■ Work instructions: Scan the records below for the line with "4. Si has estado" and the line with "easy to understand?</a>". Repeat those two lines and every line between them exactly, and nothing else.

■ Given entries:
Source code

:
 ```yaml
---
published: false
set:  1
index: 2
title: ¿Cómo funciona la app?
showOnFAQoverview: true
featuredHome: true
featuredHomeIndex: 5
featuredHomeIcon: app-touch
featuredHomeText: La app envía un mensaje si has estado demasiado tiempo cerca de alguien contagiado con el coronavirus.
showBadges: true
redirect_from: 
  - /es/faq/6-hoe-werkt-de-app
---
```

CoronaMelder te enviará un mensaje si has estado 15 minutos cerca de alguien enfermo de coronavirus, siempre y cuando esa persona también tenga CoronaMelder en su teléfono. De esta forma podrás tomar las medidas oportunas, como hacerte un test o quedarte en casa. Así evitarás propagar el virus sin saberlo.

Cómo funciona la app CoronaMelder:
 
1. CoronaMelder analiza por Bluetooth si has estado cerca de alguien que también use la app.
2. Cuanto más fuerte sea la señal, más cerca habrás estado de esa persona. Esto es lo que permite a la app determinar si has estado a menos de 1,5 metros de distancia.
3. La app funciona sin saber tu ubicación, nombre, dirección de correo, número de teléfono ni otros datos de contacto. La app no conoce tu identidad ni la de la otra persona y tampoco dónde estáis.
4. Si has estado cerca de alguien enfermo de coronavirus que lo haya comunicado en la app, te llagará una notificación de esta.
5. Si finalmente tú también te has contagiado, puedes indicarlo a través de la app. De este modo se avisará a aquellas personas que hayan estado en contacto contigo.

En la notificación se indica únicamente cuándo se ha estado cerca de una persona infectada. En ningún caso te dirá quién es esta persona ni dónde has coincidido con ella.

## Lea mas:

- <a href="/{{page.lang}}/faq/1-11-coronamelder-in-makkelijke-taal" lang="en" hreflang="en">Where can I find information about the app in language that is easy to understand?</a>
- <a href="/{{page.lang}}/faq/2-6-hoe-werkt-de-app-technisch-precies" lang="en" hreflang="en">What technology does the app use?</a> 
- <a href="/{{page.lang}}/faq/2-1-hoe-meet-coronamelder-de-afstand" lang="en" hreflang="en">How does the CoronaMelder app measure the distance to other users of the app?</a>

* * *

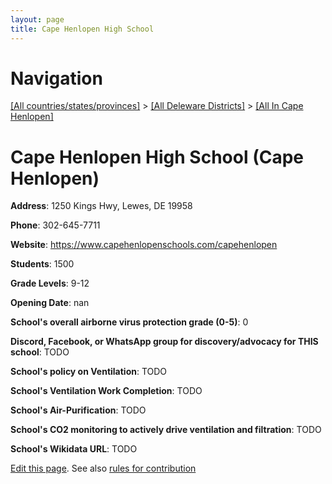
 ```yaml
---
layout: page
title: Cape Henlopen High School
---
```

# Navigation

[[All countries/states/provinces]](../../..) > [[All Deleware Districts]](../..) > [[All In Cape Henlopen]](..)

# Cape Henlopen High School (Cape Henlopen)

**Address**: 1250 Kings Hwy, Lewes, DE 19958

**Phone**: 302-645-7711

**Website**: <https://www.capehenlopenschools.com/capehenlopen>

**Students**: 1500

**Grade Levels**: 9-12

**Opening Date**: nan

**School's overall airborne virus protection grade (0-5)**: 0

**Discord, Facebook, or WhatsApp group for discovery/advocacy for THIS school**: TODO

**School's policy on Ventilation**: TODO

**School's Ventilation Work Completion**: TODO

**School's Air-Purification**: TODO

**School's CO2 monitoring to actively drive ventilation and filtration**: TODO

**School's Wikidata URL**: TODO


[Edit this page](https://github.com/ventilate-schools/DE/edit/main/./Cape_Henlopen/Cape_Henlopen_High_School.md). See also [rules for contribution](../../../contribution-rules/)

■ Solved problem:
4. Si has estado cerca de alguien enfermo de coronavirus que lo haya comunicado en la app, te llagará una notificación de esta.
5. Si finalmente tú también te has contagiado, puedes indicarlo a través de la app. De este modo se avisará a aquellas personas que hayan estado en contacto contigo.

En la notificación se indica únicamente cuándo se ha estado cerca de una persona infectada. En ningún caso te dirá quién es esta persona ni dónde has coincidido con ella.

## Lea mas:

- <a href="/{{page.lang}}/faq/1-11-coronamelder-in-makkelijke-taal" lang="en" hreflang="en">Where can I find information about the app in language that is easy to understand?</a>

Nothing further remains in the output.